## Your goal:
Filter the entries that follow, copying every line in which the word "schema" appears.

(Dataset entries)
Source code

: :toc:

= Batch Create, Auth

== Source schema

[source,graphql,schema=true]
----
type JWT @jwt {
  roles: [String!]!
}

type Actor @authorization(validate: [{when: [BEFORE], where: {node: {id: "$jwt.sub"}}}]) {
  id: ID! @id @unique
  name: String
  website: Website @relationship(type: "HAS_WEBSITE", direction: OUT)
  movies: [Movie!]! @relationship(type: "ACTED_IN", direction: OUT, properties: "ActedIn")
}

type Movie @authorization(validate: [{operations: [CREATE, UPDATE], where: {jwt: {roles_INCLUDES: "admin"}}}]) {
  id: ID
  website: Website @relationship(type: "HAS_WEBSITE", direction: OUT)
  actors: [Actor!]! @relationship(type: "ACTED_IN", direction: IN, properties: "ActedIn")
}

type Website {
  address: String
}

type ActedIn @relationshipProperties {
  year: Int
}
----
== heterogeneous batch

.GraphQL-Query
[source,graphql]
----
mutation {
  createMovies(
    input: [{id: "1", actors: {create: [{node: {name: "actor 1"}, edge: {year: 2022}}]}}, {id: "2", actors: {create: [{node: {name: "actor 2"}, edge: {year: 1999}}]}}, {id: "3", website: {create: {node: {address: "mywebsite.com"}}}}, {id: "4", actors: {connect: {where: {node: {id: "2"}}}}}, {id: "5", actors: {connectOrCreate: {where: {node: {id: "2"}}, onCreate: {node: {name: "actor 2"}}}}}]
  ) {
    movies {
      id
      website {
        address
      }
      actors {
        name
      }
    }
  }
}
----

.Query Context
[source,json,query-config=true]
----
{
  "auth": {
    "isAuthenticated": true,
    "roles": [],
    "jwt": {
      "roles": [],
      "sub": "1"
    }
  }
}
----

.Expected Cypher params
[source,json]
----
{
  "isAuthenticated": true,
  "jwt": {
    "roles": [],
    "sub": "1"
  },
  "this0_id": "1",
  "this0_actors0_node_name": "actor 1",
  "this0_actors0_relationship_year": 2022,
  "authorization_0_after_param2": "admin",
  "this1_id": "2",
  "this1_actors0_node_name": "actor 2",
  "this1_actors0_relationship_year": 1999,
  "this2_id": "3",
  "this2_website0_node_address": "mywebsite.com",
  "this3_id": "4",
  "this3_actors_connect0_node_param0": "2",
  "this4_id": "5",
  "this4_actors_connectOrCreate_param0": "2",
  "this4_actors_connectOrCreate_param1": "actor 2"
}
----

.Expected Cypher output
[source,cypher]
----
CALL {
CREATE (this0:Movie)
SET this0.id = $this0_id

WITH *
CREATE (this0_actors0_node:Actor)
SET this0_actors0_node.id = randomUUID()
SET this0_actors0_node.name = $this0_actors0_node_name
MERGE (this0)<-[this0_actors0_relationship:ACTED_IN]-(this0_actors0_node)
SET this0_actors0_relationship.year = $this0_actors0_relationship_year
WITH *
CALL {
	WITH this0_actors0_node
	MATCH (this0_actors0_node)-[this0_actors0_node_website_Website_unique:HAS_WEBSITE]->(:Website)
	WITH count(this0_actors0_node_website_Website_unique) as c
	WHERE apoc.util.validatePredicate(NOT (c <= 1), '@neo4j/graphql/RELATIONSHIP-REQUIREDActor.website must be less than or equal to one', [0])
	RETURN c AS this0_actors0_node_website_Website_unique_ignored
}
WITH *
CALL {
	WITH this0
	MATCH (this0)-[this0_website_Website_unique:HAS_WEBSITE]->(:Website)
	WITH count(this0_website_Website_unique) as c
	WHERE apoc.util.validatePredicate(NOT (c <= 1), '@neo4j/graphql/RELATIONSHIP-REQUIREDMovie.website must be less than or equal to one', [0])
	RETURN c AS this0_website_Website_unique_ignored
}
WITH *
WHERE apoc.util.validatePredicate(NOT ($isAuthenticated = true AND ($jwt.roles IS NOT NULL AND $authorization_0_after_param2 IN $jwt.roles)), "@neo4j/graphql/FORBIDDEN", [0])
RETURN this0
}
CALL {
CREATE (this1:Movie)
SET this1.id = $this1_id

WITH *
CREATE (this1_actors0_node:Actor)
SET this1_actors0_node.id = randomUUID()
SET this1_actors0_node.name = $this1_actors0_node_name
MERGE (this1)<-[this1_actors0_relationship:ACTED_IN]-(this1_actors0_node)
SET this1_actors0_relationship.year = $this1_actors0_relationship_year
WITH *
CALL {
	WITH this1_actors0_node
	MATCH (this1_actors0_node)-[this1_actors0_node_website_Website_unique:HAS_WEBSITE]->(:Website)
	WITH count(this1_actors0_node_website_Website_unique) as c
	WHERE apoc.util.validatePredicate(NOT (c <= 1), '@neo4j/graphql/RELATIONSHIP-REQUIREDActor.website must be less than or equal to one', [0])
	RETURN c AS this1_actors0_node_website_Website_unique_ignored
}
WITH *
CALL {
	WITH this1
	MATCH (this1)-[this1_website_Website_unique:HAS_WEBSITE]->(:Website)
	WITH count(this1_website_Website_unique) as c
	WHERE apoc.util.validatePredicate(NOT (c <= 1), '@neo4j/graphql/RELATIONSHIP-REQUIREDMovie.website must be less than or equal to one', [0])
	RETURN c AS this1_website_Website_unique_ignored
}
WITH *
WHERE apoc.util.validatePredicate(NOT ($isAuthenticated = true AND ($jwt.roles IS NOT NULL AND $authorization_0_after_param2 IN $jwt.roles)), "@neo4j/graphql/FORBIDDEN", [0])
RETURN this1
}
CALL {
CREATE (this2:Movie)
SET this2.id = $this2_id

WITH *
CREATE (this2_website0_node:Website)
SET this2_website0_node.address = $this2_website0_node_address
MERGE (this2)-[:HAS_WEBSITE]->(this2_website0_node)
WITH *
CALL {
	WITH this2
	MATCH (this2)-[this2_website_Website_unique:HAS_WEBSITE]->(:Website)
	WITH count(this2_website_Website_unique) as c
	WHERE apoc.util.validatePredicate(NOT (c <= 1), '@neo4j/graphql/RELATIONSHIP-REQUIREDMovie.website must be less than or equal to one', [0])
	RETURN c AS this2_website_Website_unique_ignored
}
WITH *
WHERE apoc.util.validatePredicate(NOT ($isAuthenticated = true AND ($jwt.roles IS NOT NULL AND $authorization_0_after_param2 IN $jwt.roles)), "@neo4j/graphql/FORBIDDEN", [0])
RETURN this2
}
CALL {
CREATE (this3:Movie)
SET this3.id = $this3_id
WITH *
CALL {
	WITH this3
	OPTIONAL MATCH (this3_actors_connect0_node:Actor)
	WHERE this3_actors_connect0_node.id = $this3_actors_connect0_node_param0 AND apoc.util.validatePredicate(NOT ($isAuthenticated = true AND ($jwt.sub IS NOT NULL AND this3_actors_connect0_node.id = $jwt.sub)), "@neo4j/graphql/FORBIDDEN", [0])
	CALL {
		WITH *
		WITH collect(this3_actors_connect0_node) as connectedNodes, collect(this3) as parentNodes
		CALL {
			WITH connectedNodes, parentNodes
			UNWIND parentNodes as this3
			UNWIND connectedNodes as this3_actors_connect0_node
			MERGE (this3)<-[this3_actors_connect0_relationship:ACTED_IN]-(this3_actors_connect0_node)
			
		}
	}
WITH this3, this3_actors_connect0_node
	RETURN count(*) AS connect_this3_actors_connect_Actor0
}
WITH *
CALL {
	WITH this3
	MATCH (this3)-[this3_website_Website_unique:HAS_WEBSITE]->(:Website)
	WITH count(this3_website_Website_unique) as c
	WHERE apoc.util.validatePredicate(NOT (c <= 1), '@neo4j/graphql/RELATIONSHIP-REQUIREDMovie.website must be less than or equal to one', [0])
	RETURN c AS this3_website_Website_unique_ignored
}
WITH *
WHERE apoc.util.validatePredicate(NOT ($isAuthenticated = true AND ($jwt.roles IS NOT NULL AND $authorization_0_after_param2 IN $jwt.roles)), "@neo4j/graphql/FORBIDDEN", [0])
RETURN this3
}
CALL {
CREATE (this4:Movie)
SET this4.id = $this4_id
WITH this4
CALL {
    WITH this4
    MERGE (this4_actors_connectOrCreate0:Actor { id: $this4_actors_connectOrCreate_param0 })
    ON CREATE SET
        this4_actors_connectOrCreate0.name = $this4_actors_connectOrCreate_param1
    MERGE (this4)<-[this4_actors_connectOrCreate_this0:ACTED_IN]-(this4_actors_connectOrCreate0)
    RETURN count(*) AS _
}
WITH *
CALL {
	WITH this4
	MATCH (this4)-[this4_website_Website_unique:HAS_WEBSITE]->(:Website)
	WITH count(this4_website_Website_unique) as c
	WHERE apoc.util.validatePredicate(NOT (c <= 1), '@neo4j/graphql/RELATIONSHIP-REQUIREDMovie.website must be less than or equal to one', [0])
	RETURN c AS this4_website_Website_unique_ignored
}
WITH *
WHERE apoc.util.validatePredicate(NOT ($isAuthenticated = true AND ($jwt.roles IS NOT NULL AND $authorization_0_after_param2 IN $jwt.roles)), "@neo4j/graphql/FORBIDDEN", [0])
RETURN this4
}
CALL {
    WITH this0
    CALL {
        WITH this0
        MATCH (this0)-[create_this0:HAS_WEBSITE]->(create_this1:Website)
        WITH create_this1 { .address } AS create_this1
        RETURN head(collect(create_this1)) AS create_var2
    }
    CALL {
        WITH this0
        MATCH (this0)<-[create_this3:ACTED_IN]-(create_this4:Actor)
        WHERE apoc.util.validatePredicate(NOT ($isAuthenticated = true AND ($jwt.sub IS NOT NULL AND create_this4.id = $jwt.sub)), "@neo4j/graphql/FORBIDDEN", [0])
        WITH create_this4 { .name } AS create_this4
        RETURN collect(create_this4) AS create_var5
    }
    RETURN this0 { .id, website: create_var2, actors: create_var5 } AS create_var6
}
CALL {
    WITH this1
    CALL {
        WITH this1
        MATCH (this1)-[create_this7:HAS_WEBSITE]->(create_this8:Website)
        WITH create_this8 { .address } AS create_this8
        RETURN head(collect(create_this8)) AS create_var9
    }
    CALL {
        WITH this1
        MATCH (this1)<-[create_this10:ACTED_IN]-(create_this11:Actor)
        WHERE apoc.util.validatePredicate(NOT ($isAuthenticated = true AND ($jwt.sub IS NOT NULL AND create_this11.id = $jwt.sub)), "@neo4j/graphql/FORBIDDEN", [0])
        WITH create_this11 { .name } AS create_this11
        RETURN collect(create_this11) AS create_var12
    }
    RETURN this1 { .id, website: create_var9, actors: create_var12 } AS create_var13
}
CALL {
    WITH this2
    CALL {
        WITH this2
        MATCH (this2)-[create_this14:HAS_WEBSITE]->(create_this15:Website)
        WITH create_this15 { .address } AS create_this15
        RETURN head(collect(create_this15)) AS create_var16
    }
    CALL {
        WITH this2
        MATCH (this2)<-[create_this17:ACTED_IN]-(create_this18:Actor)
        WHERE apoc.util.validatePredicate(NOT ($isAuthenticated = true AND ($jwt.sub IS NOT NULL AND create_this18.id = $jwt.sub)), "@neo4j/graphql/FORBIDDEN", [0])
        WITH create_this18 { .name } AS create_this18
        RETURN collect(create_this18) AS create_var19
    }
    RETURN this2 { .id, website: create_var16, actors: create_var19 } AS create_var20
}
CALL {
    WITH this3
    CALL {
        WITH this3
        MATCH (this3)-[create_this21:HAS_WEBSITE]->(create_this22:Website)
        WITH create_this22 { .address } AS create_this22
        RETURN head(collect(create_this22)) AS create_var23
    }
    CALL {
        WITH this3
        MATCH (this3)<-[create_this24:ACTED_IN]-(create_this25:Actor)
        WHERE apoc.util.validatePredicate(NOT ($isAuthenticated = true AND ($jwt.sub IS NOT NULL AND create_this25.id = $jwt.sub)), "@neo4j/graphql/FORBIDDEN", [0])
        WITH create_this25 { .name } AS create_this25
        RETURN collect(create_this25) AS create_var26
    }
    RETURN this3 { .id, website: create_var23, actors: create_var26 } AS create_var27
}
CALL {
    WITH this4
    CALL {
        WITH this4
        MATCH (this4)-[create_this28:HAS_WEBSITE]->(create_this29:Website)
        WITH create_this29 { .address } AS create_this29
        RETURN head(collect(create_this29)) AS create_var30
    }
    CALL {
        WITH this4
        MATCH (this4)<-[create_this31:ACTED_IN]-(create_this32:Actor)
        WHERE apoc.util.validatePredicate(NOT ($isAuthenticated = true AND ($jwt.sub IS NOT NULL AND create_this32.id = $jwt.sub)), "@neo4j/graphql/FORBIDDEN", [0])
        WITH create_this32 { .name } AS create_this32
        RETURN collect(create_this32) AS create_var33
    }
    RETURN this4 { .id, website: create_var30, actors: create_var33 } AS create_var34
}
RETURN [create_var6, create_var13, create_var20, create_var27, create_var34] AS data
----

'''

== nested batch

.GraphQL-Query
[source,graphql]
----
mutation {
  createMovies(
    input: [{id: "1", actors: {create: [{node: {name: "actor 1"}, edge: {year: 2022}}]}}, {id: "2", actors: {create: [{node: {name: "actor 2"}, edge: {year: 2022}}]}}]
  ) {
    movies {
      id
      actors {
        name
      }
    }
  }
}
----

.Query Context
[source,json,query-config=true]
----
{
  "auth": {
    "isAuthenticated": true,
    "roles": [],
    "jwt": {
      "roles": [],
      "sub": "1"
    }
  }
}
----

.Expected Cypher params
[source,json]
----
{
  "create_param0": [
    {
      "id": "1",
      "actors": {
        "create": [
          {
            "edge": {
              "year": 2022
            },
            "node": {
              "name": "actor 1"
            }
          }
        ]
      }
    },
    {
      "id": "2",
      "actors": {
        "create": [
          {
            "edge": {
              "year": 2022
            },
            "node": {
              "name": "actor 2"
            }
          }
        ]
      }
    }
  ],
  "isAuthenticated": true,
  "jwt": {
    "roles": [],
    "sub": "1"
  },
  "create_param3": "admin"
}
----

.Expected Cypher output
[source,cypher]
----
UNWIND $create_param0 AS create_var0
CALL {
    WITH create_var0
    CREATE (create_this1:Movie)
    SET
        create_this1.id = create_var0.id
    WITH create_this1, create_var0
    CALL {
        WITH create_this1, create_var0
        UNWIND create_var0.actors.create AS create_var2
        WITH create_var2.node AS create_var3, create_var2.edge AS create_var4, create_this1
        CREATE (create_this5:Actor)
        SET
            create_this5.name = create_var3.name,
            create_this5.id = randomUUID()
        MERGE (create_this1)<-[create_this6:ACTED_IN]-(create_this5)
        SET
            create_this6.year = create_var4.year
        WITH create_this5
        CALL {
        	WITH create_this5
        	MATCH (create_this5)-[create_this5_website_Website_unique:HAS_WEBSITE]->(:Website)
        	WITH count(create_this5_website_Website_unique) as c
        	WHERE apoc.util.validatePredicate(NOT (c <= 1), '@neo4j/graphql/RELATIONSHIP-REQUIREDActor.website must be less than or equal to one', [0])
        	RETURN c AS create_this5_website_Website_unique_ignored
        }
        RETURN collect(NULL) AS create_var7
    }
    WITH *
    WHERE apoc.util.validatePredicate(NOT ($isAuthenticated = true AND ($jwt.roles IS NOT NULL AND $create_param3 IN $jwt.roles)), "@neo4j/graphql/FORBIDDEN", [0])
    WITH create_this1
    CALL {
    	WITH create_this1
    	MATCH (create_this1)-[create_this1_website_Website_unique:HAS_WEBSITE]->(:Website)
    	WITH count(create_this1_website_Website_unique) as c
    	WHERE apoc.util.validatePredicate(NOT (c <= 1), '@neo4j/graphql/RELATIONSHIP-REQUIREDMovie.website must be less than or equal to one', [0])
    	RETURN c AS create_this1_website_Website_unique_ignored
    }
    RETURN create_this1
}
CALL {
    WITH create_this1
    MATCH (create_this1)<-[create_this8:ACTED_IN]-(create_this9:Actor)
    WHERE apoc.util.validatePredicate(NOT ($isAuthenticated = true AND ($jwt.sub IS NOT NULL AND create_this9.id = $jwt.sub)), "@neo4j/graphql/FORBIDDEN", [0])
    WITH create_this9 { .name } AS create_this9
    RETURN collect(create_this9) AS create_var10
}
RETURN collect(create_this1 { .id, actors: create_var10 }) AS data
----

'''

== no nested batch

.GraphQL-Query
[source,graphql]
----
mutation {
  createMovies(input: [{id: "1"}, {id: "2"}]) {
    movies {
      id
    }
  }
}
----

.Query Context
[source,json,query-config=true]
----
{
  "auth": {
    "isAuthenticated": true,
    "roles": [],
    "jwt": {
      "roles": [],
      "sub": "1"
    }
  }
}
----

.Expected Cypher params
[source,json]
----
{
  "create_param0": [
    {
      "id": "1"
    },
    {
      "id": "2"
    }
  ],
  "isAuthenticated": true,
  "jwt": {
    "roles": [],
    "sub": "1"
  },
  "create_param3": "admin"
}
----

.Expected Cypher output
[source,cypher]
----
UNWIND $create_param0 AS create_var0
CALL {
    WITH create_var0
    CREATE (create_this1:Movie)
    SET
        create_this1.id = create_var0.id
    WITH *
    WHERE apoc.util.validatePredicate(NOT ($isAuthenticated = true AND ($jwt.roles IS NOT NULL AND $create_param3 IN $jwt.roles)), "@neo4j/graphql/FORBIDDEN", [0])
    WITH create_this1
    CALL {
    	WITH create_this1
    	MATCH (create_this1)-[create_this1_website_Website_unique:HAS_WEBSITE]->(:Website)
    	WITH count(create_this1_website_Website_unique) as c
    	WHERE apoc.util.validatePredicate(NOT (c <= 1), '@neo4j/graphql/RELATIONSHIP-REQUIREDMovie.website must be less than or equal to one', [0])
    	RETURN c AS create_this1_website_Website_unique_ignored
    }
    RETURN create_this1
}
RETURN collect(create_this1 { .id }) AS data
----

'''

## Solution for this problem:
== Source schema
[source,graphql,schema=true]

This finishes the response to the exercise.